Classic accuracy pitfalls
- False precision — 8 decimal places on a 100 m-accuracy coordinate.
- Stale data — road network from 2015 in a 2025 analysis.
- Mixed scales — combining 1:10 000 and 1:100 000 data without re-evaluating accuracy.
- Hidden uncertainty — presenting model outputs as certainties.
Cross-validation for accuracy
For spatial models:
- Leave-one-out.
- k-fold.
- Spatial k-fold (neighbouring samples in same fold, so the test set isn't trivially predicted).
For categorical maps:
- Stratified random sampling of ground-truth points.
- Separate training and validation data.
Self-check exercises
1. Your GPS dart tightly clusters 5 m north of the true point. Accurate or precise?
Precise (tight cluster) but inaccurate (systematic 5 m offset). This pattern often comes from a systematic error — wrong datum, antenna offset, multipath bias in a specific direction. Calibrate with a known reference point; the offset often corrects with a datum shift or antenna offset parameter.

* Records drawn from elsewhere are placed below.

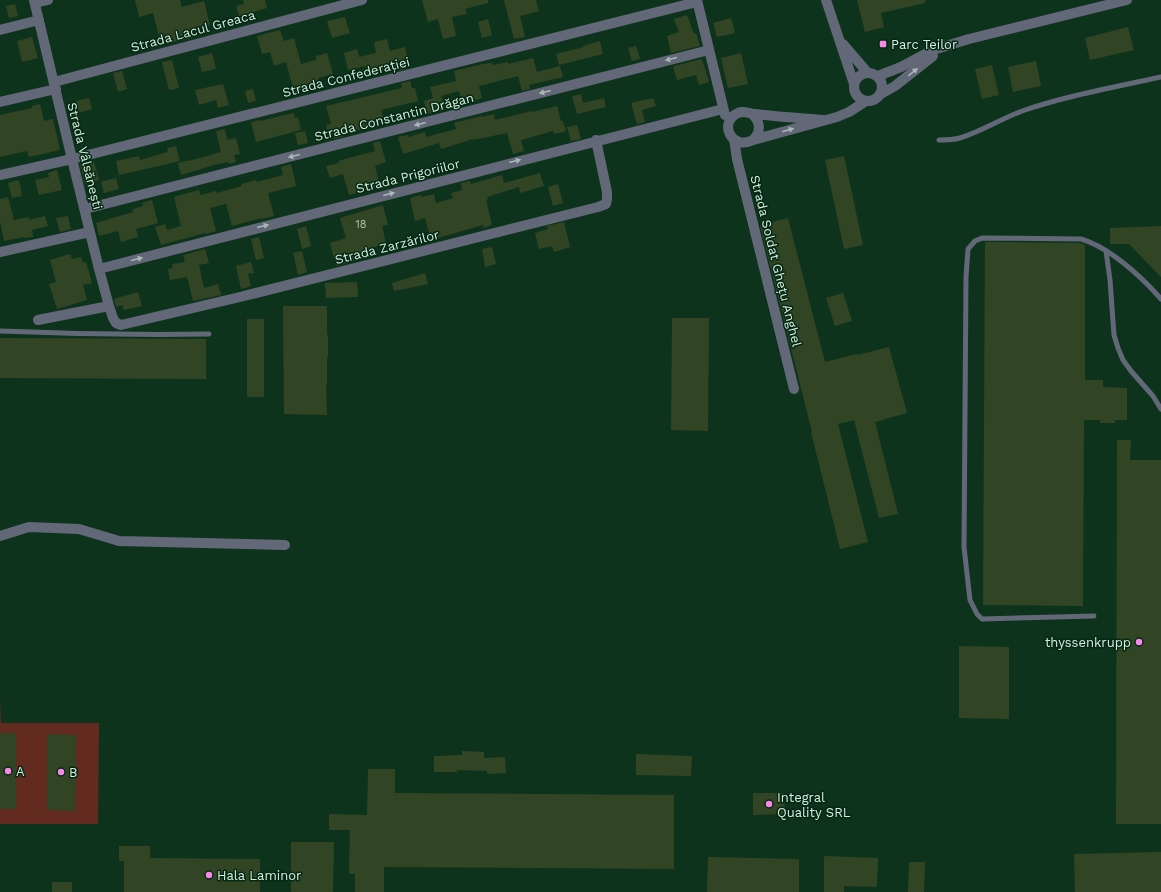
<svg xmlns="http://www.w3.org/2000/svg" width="1161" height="892" viewBox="0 0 1161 892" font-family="'Work Sans',sans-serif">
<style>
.green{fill:#632b1f}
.building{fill:#314525}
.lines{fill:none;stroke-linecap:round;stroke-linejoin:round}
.service{stroke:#636878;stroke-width:5}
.minor{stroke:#636878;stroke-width:10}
.oneway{fill:#a9b7b5}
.poi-dot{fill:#fa87e6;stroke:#032813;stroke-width:1.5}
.labels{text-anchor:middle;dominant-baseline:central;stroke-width:3;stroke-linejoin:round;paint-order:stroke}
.number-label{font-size:11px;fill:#aec2af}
.street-label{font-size:13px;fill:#d7ecdd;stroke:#032813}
.poi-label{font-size:13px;fill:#d7ecdd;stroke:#032813;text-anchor:start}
</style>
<rect width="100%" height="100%" fill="#0e331d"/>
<path class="green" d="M0,697L1,723H99L98,824H0Z"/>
<path class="building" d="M135,0H180L182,7L204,1L210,25L190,30L192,38L169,43L168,39L160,41L153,13L139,17Z
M243,0H265L267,8L239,16L236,6L244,4Z
M422,0H488V3L465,9L467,14L452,17L456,36L443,39L438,19L428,22Z
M504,0H536L539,11L520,16L525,37L514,39Z
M857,0H925V3L881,13L884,27L865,32Z
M15,4L18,16L9,18L6,6Z
M687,15L694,34L696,33L700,46L671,53L667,36L679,32L674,19Z
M345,17L350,33L332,38L327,21Z
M731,18L735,33L717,37L713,23Z
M488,19L492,35L482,38L478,22Z
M1128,27L1134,50L1090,60L1085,38Z
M280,30L284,41L294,38L301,64L316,60V56L327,53L333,74L318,78L319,81L301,86L303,90L294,92L286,62L274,66L270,52L262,54L257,36Z
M32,37L38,58L22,62L17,41Z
M387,39L390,51L405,47L410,67L397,71L396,68L379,72V74L368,77L365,66L348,70L344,53L357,49L359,57L376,53L374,42Z
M600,41L603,54L559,65L556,54L584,47L583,46Z
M636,46L640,59L632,61L628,48Z
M212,53L216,69L202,72L198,57Z
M741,53L748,84L728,88L721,58Z
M533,58L537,72L560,66L563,77L529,85L530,89L522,91L518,76L479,86L482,98L462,104L459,91L441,96L445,110L427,114L424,101L433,98L430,87L456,81L454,71L483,64L492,63L493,65L508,62V64Z
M702,59L709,82L699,85L696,75L677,80L673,67L674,66Z
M172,60L179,88L169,90L162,62Z
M1036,61L1041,86L1013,92L1008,67Z
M992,65L999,95L982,99L975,69Z
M122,71L127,89L118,92L113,73Z
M410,81L412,88H415L418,101L381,110L384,121L379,122V125L342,134L343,137L334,139L333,133L328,134L326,125L331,124L326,106L402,88L401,83Z
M223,84L229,105L218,108L216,100L199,105L195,90Z
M253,89L256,101L248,103L245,91Z
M581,94L583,103L604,98L606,107L577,114L572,96Z
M89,98L92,109L79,113L76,101Z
M653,98L656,106L642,110L645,122L637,124L631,103Z
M40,104L44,121L53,119L60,150L29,157L27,151L0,157V115L32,108V106Z
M557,106L561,121H563L566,131L554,134L553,131L521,140L524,151L513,154L507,133L473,140V139L441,149L439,143L403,154L398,137L408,135V137L425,132L426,137L456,129L454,123L482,116V117L494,114L495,120L532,111V112Z
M294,113L295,118L298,117L301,130L256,142L251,122L260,120V121Z
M577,125L581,139L571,141L567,127Z
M225,129L227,140L236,138L240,154L234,155L236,162L229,164L228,162L214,165L181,175L178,163L189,160V161L221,152L216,131Z
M305,131L308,143L298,145L295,133Z
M380,141L386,162L375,166L380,187L349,195L343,174L330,178L326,166L339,163L338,161L375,151L373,143Z
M176,146L180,161L119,175L116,161L139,156L140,160L168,152L167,148Z
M844,156L863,245L844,249L825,160Z
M94,161L99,180L85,184L80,164Z
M291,164L296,186L268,193L274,216L262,219V218L232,226L226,204L210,208L216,231L206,234L205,233L161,245L155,227L165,224L167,230L181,226L174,197L199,190L200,195L216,191L217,193L242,186L241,184L256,180L257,182L283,175L281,167Z
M57,170L62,190L39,195L35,180L49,177L48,173Z
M540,173L544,186L520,193L519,187L487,197L488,200H486L492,225L483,228V225L431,240L425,218L415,221L410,198L421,195L422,197L434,194L436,203L453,198L451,193L462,190L461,183L470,181L471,184L502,175L504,183Z
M116,178L119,189L104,193L101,182Z
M19,180L22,196L12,198L8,183Z
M558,184L563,203L553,206L548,187Z
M8,197L14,220L29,217V220L45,216L48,226L32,230L33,237L24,238V237L4,241L0,221V199Z
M152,200L158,223L136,229L138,237L121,242L118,231L99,236L96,223L133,212V209L143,206L142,203Z
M383,205L388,225L382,226L386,243L362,251L364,258L336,266L330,243L346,238L340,218Z
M68,216L71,229L60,232L56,218Z
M788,218L825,362L857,354L858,355L889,347L907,413L875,422L898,514L879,518L854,420L838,424L868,542L840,549L811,432H812L760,225Z
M564,222L570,247L554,252L552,246L539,249L535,233L548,229L547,226Z
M306,226L311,246L302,249L297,229Z
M1161,226V277L1129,244H1110V228Z
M259,237L264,258L256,260L251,239Z
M985,242L1080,243L1085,245V380H1103V387L1127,388V420H1115V423H1100V420H1084L1083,606L983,605Z
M492,247L496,264L485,267L482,249Z
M205,249L209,263L199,265L204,288L218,284L221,295L193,301L187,277L170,280L168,269L173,268L172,264L185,262L183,255Z
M302,251L307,272L298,275L293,253Z
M70,254L72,259L81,257L83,263L86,262L92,283L83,285L87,300L57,309L49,284L56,282L50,260Z
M251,262L254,273L248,274L251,286L241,289L236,266Z
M425,273L428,284L394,291L392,283Z
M357,282L358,297L326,298L325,283Z
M138,292L142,306L124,310L122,305L116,307L114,299Z
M843,293L852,321L835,326L826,298Z
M283,306H327V335H328V357H327V385H326L327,415L284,414Z
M672,318H709L708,431L671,430Z
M247,319H264V397H247Z
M0,338L206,339V379L0,378Z
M1117,440H1131L1130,460H1161V824H1116Z
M959,646L1009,647V719L959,718Z
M0,733H16V809H0Z
M47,734L76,735L75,811L47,810Z
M462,751L484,752V758L505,757L506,773L487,774V771L457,770V772H434V756L462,755Z
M636,754L692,756L691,776L636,775Z
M368,769H395V793L674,795V869L384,867V892H355V874H349L350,830H329V814L367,815Z
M753,793H784L785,814L753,815Z
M291,842H334L333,892H291Z
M119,846H150V858L260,859V892H124V861H119Z
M1161,852V892H1075L1074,854Z
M824,856L878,858L877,887L844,886V892H824Z
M708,857L799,859V892H707Z
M909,862H925L924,892H908Z
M52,882H72V892H52Z"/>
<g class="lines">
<path class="service" d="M939,140C946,140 953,140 960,138C983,131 1002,118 1025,110C1069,95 1116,87 1161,77
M1106,251L1110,280L1114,335L1118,348L1123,360L1131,371L1153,396L1161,409
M0,331C70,334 140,335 209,334
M1094,616L982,619L977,614L970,600L964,547L966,277L968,249L975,241L982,238L1081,239C1109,247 1142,277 1161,299"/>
<path class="minor" d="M34,0L72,159L99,269L109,306L113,318L116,323L121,325L240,297L598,207L606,204L607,199V192L596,140
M697,0L725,115
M826,0L854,84
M35,3L48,0
M0,30L39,20
M843,44L867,72
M854 87a14 14 0 1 1 28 0a14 14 0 1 1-28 0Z
M878,76L901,67L933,50L969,39L1127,0
M54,82L362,0
M881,94L895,86L933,56
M0,102L56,89
M752,114C761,122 761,132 753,140
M823,120C800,118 778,117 755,114C749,114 744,110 738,113C718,122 731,151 753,140L837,117L849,112L866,101
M734,139L737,159L794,389
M0,175L72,159L697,2
M85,209L709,50
M0,252L90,232
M99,269L723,109
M38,320L109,306
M0,536L29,527L79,529L119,541L285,545"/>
</g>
<defs><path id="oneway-solid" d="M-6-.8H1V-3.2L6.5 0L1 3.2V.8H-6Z"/></defs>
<g class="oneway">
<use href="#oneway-solid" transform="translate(671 59) rotate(166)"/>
<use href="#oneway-solid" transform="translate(913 72) rotate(-39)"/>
<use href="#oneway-solid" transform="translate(545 92) rotate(166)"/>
<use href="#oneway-solid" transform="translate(420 124) rotate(166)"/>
<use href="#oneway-solid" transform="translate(788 130) rotate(-16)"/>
<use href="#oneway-solid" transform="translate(294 156) rotate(166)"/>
<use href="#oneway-solid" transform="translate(515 161) rotate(-14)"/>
<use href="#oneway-solid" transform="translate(389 194) rotate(-14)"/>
<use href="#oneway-solid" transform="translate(263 226) rotate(-14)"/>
<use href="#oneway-solid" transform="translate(137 259) rotate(-14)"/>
</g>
<g class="poi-dot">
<rect x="879" y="40" width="8" height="8" rx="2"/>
<circle cx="1139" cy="642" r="4"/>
<circle cx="8" cy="771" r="4"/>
<circle cx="61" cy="772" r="4"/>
<circle cx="769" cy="804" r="4"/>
<circle cx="209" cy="875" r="4"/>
</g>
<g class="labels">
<g class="number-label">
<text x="361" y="224">18</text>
</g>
<g class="street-label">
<text transform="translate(193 31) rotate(-15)">Strada Lacul Greaca</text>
<text transform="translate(346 77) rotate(-14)">Strada Confederației</text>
<text transform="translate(394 117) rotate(-14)">Strada Constantin Drăgan</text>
<text transform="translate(85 156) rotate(76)">Strada Vâlsănești</text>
<text transform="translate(408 176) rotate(-14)">Strada Prigoriilor</text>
<text transform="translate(387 247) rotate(-14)">Strada Zarzărilor</text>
<text transform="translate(776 261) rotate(76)">Strada Soldat Ghețu Anghel</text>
</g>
<g class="poi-label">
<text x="891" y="44">Parc Teilor</text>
<text x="1131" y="642" text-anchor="end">thyssenkrupp</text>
<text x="16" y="771">A</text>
<text x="69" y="772">B</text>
<text x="777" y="797">Integral<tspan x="777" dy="15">Quality SRL</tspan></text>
<text x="217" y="875">Hala Laminor</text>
</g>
</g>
</svg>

2. Your dataset has 10 m positional accuracy. What analyses does that support?
City-scale accessibility (walking times, park buffers), neighborhood-scale demographics, regional infrastructure planning. It does NOT support: on-parcel analyses (property boundaries), utility-network routing (metre-scale precision needed), or centimetre engineering. Match the question's required accuracy to the data's actual accuracy.
3. Why is Monte Carlo simulation useful for error propagation in complex GIS analyses?
Many spatial operations (buffer + intersect + aggregate) don't have closed-form error propagation formulas. Monte Carlo: sample each input from its error distribution, run the whole pipeline, repeat hundreds or thousands of times, and look at the distribution of outputs. It's computationally expensive but produces honest uncertainty estimates for any workflow.
Summary
- Accuracy ≠ precision; report both.
- Five error dimensions: positional, attribute, temporal, logical, completeness.
- Errors compound through pipelines; track and report.
- Monte Carlo handles complex error propagation.
Further reading
- Heuvelink, G. B. M. — Error Propagation in Environmental Modelling with GIS.
- ISO 19157 — Geographic information – Data quality.
- NSSDA — FGDC accuracy standard.
- Hunter, G. J. — quantitative accuracy reporting papers.